Il s’agit ici pour les 4 partis politiques présents à l’Assemblée nationale, d’adopter une proposition de loi à soumettre à l’Assemblée nationale après avoir fait par au président de la République. Pendant plusieurs mois, le secrétariat de la plateforme reçoit des suggestions sur les différentes modifications du code électoral. Tous les Camerounais qui le désirent, en dehors des partis politiques de la plateforme, étaient appelés à envoyer leurs propositions. A priori il ne s’agit donc pas d’une coalition en vue de désigner un candidat de l’opposition. Mais, c’était quand même des prémisses.
Les prémisses d’une coalition pour la présidentielle de 2025
Beaucoup d’observateurs avaient parié sur la pérennité de ce projet de plateforme, hélas ! c’est justement au cours de la publication du document final qu’on a observé quelques désistements. Le 24 novembre 2021, l’hôtel Hilton de Yaoundé avait été réquisitionné pour accueillir la conférence de presse sur la publication officielle de ce document final. Parmi les 7 leaders appartenant à la plateforme, certains avaient manqué à l’appel malgré l’interdiction de la conférence de presse par le sous-préfet de Yaoundé 1. Parmi les leaders absents, Cabral Libii a été longuement cité et critiqué.

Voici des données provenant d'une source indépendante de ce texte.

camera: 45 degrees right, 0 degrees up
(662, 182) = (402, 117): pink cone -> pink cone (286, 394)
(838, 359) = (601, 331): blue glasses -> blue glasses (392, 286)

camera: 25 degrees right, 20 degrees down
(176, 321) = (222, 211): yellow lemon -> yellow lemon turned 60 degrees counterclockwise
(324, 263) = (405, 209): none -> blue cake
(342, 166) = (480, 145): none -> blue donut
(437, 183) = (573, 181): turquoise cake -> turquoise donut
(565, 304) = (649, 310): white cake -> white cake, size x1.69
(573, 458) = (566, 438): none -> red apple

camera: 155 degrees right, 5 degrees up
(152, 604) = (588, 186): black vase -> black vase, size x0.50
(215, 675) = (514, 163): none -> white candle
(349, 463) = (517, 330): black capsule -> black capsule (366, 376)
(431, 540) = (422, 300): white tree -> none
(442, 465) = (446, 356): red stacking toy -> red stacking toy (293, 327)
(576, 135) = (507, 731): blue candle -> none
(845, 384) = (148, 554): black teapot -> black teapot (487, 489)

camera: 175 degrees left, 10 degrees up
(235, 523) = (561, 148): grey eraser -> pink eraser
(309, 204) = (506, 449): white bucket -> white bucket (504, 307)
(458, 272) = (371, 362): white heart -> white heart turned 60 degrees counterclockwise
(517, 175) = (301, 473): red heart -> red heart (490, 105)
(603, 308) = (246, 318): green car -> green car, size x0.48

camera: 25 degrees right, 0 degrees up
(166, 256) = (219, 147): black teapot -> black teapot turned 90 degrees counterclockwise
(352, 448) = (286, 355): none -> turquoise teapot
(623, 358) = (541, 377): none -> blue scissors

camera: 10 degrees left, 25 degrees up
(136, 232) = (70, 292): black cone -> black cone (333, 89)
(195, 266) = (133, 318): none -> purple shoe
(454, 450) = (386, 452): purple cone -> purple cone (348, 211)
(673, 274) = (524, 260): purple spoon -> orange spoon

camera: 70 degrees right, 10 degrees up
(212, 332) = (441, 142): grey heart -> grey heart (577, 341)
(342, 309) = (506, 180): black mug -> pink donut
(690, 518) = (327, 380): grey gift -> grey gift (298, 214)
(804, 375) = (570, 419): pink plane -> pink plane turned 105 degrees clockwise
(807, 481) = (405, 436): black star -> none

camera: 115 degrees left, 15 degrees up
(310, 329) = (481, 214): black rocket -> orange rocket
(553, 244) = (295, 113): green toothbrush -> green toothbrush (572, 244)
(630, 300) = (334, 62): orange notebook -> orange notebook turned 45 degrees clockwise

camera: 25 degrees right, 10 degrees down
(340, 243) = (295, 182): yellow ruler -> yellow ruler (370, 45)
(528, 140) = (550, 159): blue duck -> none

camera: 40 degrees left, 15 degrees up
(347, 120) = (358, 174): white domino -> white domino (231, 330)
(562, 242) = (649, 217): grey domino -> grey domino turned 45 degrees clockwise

Depuis ce rendez-vous manqué, on n’a plus parlé de cette plateforme. C’est après un échange de quelques minutes entre et Paul Biya et la présidente de l’UDC, lors de la présentation des vœux le 10 janvier 2025, que l’opinion s’est enflammée. Patricia Tomainou Ndam Njoya a, dans un communiqué du 14 janvier 2025, révélé la teneur de cet échange. Il était donc question de rappelé à Paul Biya qu’une proposition de loi relative à la modification du code électoral avait été soumise à son attention, pas plus que ça. À ce jour, aucune suite.